Родовой кинжал - Руда Александра. Страница 22
Я представила, как Волк будет учить Персиваля стирать, как от ужаса переворачиваются в склепах поколения его благородных предков, — и содрогнулась. Спина, привыкшая к чужим поклонам, склоняется над погнутым общественным тазом; пальцы, умеющие каллиграфически выводить буквы на нескольких языках, берут кусок вонючего хозяйственного мыла; руки, одинаково хорошо владеющие как столовыми приборами, так и разными видами оружия, выкручивают рубашку… Брр…
— Ты что это фыркаешь? — спросила Тиса. Ее руки с необыкновенной сноровкой, больше соответствующей прачке, чем воину, мелькали среди мыльных пузырей и мокрого белья.
— Представила, как капитан учит гнома стирать, — честно ответила я.

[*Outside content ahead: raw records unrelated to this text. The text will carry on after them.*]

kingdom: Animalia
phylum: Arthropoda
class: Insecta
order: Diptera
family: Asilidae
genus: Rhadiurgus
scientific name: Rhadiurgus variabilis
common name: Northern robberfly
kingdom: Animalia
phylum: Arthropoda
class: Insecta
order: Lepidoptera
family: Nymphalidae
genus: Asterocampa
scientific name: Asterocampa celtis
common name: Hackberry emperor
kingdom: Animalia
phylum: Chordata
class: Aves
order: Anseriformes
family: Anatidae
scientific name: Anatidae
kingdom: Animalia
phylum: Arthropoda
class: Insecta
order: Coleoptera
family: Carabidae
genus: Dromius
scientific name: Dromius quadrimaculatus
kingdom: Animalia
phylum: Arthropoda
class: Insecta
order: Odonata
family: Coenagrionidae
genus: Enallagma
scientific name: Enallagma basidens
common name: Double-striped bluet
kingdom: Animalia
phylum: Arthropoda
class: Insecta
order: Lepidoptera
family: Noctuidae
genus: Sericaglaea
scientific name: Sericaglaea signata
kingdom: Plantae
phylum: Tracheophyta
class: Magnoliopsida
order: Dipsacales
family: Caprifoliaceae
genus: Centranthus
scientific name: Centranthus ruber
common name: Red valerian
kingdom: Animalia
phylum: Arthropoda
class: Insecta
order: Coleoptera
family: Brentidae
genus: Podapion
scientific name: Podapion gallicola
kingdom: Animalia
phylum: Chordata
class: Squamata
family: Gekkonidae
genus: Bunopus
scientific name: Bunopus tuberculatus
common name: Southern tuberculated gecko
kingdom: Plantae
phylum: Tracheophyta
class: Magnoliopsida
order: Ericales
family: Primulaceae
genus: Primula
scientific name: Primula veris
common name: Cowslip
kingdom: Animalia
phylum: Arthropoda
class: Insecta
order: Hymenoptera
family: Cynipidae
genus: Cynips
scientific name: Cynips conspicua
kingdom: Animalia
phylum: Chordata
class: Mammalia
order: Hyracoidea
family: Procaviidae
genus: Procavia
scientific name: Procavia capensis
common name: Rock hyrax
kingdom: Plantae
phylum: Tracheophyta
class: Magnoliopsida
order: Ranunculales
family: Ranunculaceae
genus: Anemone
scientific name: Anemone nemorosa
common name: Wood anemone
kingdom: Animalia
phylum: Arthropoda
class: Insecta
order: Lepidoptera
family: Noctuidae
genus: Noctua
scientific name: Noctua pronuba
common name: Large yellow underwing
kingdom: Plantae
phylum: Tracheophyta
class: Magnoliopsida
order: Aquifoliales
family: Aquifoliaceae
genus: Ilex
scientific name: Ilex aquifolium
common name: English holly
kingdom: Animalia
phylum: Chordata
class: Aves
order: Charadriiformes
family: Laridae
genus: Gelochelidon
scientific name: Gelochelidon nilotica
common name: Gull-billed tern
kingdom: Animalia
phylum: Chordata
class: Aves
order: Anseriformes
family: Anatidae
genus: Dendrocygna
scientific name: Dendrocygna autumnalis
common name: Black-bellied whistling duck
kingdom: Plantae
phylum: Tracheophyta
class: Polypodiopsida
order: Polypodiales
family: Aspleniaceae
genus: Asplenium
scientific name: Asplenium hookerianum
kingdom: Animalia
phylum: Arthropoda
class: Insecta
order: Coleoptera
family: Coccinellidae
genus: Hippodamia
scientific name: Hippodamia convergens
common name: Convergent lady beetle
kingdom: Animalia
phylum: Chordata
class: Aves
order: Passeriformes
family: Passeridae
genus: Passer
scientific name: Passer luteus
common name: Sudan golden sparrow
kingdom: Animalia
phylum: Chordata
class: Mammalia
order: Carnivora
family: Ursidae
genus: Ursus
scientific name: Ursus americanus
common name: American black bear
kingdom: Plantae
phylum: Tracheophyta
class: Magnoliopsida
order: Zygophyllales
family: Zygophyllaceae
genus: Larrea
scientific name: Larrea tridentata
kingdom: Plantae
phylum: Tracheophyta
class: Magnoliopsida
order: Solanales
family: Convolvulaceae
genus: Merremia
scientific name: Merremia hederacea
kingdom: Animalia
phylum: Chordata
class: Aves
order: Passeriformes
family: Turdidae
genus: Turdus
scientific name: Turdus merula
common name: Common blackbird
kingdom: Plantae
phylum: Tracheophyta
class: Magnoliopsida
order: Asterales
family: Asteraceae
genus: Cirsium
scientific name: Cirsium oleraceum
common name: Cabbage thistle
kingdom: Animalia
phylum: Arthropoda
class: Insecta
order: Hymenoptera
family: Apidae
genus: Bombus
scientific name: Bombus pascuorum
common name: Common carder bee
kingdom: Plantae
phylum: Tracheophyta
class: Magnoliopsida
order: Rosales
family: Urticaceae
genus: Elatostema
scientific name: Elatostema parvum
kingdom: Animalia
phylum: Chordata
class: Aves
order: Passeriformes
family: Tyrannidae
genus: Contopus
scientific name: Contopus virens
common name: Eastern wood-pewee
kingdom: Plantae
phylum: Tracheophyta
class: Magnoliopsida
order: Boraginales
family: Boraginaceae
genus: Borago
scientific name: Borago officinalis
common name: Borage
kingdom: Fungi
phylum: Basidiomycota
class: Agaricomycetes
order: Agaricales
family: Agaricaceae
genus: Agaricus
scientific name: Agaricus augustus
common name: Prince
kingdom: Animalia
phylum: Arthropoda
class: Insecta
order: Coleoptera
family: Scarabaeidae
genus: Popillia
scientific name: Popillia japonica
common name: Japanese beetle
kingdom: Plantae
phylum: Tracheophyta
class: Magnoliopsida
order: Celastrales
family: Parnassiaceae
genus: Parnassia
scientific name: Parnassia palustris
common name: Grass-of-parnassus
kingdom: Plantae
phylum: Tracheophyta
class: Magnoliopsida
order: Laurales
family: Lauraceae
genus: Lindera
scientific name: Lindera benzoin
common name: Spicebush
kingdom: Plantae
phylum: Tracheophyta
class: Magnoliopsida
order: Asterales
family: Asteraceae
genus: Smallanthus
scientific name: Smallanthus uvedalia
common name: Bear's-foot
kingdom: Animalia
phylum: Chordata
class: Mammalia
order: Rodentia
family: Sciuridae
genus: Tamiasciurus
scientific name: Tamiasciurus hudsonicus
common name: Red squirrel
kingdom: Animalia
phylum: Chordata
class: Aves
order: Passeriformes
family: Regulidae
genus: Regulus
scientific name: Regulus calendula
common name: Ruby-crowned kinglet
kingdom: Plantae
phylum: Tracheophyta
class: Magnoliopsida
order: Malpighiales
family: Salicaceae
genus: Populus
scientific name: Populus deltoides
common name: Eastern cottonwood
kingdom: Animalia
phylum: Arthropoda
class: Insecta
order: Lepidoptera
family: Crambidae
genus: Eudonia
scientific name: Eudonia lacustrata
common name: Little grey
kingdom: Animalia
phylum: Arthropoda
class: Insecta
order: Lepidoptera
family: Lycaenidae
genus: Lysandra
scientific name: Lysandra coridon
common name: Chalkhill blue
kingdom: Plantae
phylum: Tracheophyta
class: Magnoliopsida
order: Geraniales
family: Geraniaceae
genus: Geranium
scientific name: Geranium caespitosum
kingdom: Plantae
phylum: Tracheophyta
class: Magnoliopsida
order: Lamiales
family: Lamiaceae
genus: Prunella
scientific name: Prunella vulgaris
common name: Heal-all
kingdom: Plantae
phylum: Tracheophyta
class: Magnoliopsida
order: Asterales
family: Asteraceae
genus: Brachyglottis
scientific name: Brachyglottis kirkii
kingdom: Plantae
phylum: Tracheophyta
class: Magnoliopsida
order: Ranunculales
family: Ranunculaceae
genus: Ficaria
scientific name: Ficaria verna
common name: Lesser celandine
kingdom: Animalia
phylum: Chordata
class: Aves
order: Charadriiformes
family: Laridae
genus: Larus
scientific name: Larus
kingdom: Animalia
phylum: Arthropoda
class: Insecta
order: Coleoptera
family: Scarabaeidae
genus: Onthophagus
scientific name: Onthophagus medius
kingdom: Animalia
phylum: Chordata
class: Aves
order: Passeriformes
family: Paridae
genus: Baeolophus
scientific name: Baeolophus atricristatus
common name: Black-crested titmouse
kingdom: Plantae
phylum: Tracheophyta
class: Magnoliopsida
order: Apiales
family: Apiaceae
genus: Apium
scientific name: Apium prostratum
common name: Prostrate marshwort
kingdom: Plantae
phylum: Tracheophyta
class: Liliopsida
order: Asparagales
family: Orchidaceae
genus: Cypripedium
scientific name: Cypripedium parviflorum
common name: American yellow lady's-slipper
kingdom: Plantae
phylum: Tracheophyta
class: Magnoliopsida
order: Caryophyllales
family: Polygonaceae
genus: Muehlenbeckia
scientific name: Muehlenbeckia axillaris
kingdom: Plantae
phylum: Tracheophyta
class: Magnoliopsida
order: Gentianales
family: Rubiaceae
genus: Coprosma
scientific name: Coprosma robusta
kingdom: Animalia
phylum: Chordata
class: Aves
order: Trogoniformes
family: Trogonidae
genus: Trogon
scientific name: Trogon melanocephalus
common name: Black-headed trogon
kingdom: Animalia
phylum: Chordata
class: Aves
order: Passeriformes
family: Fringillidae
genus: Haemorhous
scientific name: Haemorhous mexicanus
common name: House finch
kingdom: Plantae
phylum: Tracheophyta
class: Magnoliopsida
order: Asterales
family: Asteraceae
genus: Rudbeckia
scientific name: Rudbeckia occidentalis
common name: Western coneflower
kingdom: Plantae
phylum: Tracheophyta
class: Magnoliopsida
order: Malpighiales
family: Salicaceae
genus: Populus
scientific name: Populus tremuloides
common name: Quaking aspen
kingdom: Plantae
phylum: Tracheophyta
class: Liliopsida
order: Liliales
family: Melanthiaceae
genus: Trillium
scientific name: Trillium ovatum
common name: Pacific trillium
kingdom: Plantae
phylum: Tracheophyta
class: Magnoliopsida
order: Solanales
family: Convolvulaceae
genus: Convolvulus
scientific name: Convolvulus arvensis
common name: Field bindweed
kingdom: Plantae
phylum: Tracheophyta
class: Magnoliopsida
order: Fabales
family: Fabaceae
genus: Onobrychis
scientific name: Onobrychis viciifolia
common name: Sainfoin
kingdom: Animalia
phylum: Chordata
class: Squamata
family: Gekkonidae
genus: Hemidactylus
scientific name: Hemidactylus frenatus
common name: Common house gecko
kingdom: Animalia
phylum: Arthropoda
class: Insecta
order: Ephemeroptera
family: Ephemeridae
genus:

— Как ты смеешь! — побагровела девушка. — Капитан никогда не опустится до стирки! Для этого у него есть я! А Персику он просто прикажет, и пусть уже тот крутится как хочет.
Теперь мне стало понятно, почему у Тисы такая груда вещей — ведь за дни нашего пути она ни разу не сменила рубашки, зато капитан менял сорочки даже после пробежки.
— Ты хорошо стираешь.
— Конечно. — Воительница вздохнула. — У меня мать прачка. И была среди тех, кого допускали стирать самим благородным. Ты хоть представляешь, сколько труда нужно вложить, чтобы тончайшая батистовая рубашка хозяйки была белоснежной, и не испортить ее при этом? До того как я ушла в телохранители, я помогала матери. Ненавижу стирку! Единственный человек, которому я буду всегда стирать, — это капитан.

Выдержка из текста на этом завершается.